═════ MATERIALE DI LAVORO
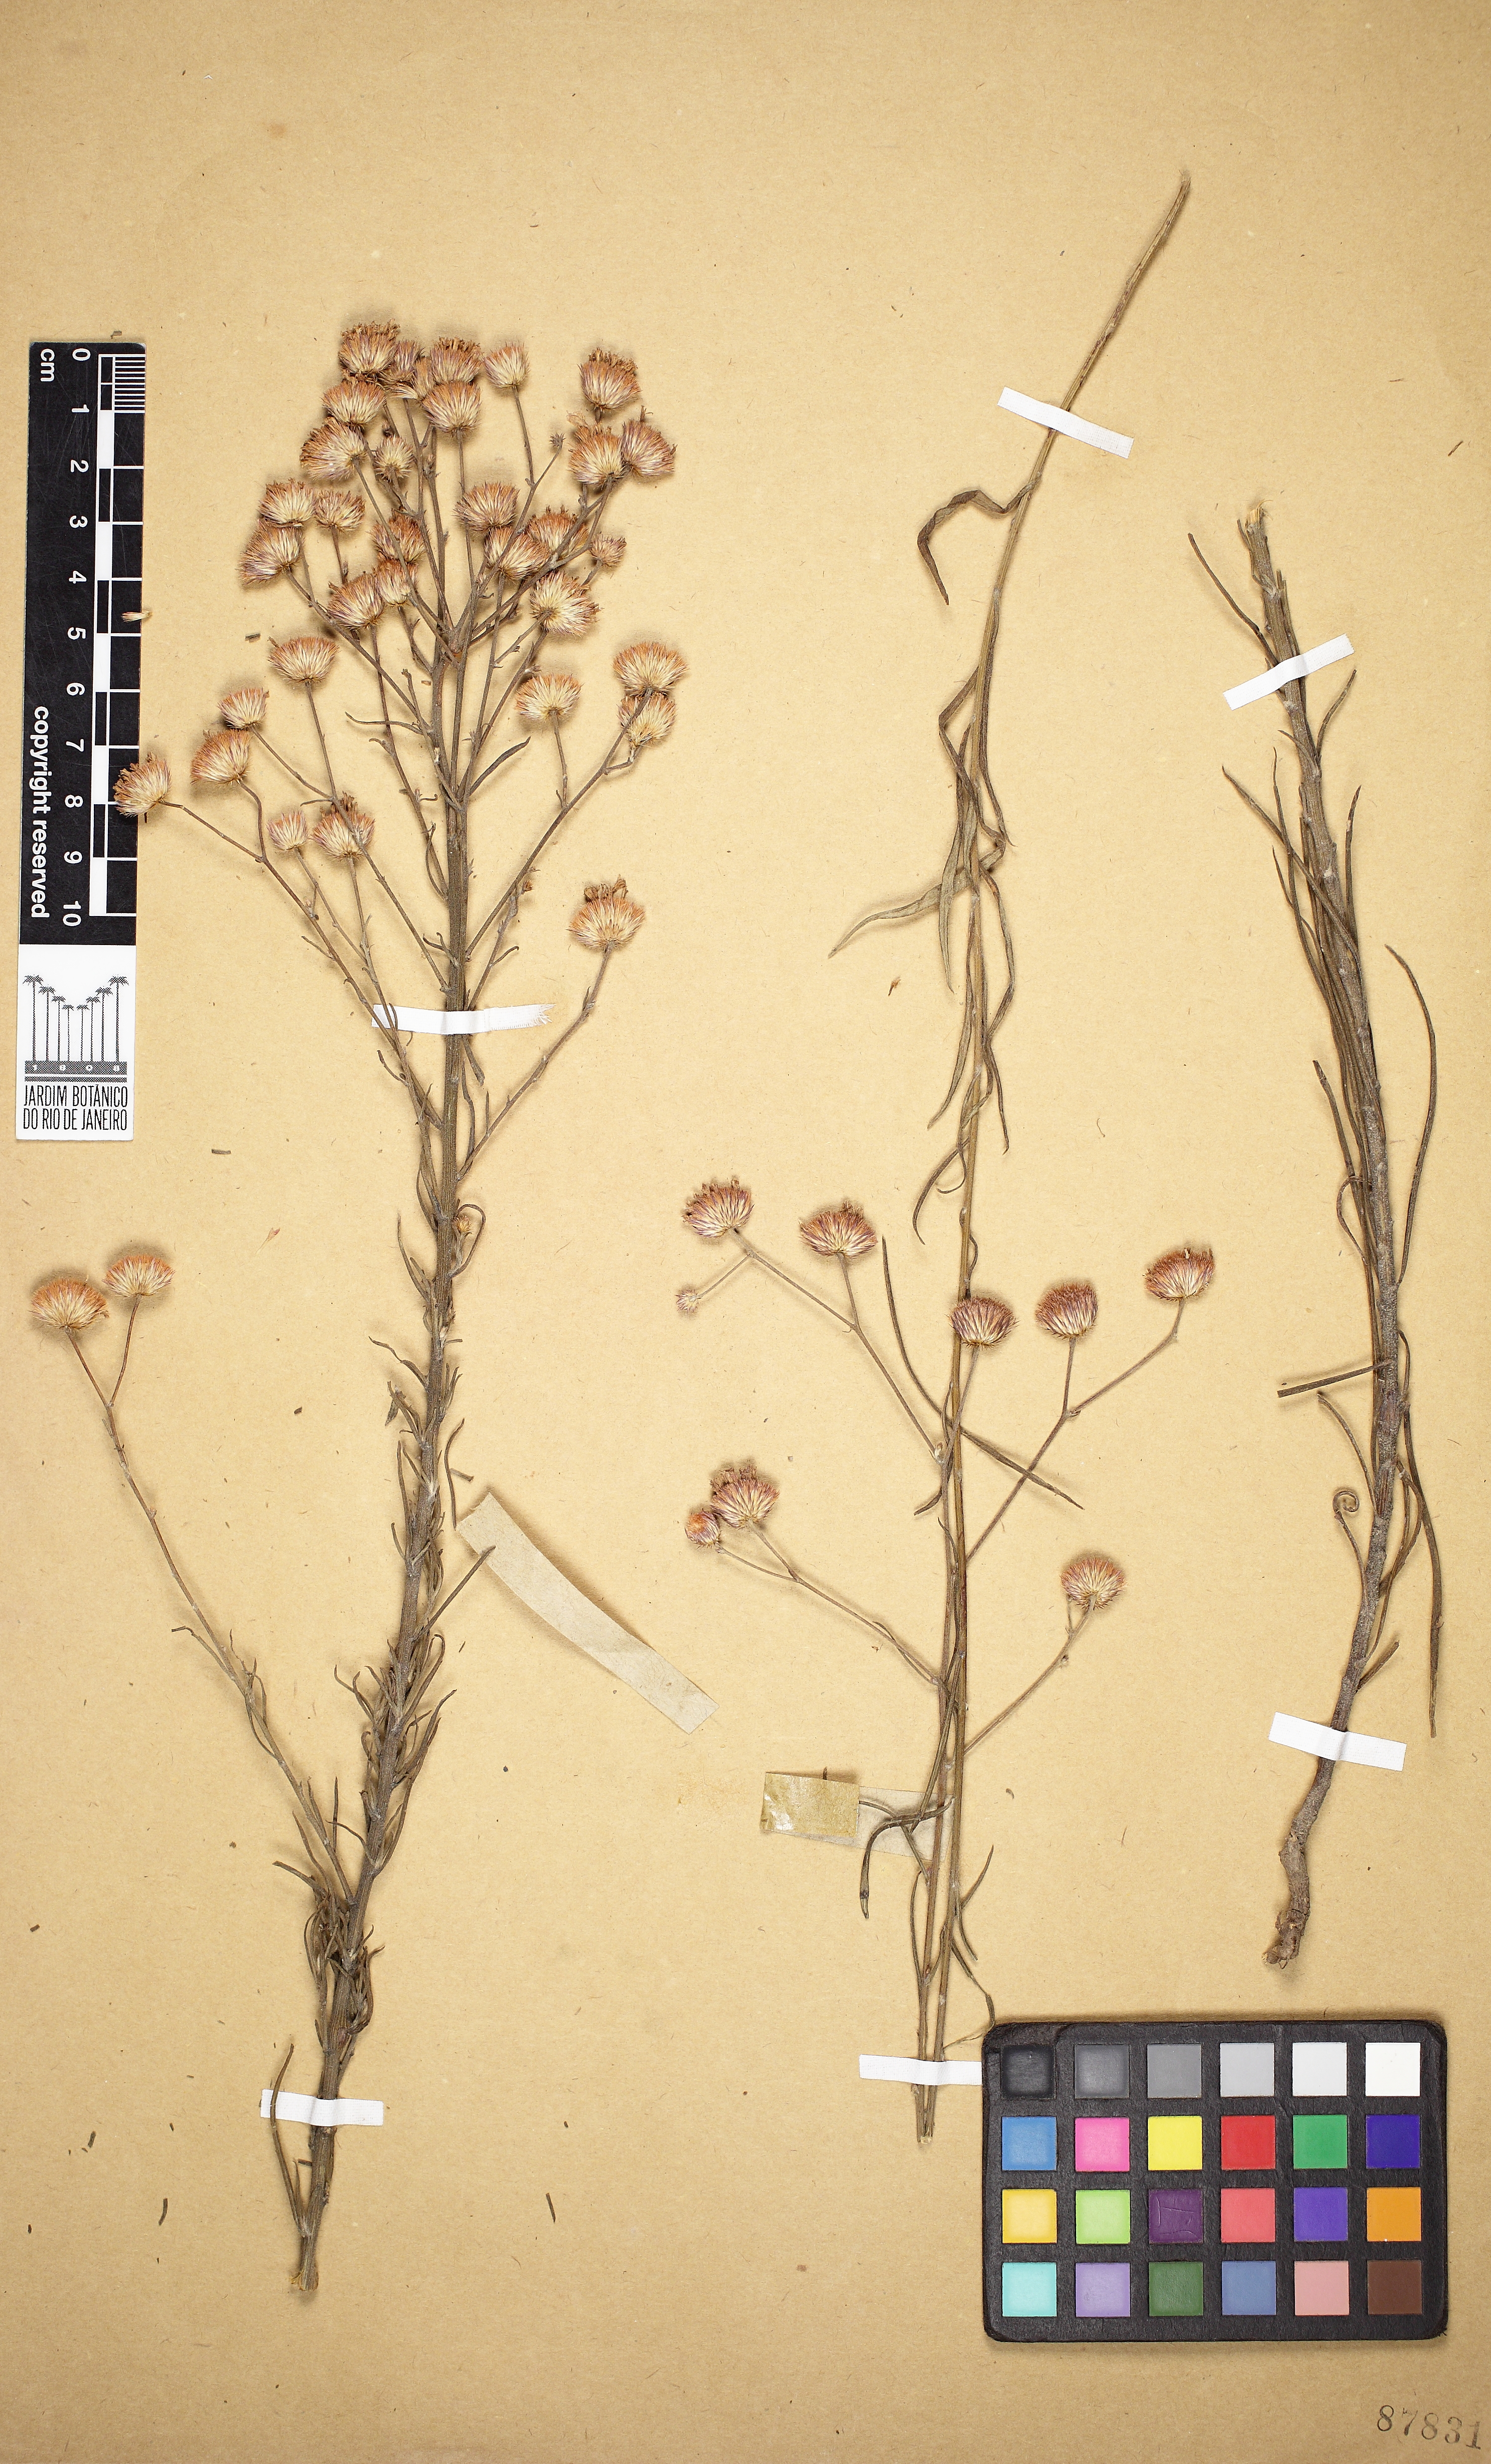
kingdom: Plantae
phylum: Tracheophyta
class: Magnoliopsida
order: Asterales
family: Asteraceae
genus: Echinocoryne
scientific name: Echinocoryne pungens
══════════
═════ MATERIALE DI LAVORO
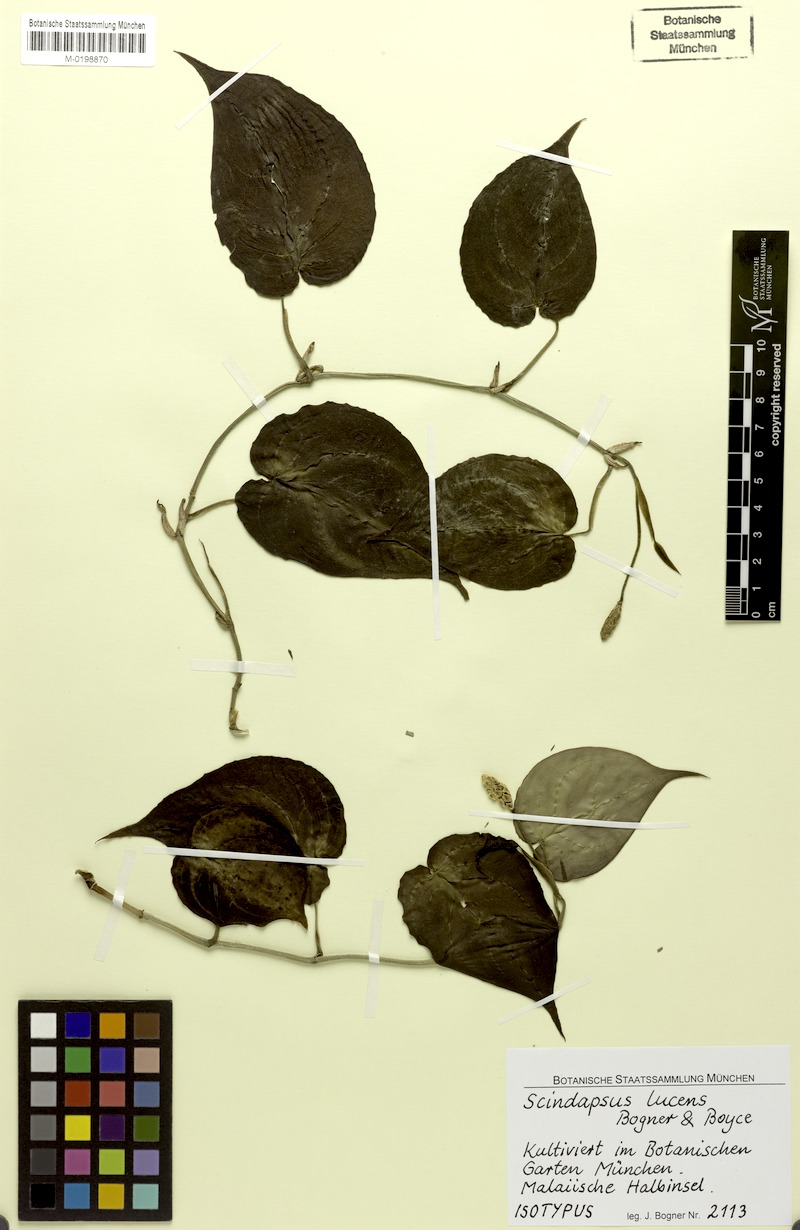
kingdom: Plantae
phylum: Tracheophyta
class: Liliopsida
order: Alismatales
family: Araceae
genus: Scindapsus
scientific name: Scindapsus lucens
══════════
═════ MATERIALE DI LAVORO
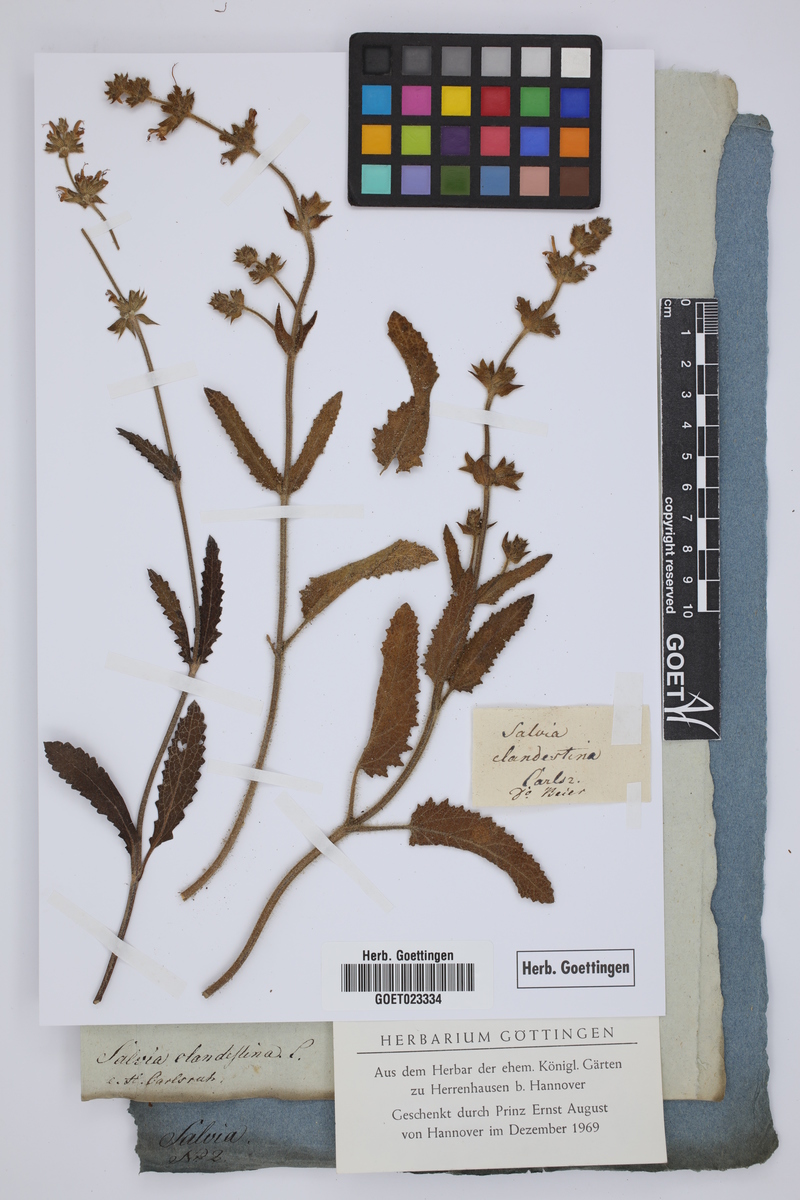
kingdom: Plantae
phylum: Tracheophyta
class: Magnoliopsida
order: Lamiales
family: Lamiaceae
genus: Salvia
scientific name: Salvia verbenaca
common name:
══════════
### COSA FARAI
Determina in quante righe del materiale compare la parola "name", distinguendo tra maiuscole e minuscole. Indica soltanto il numero.

### IL RISULTATO
4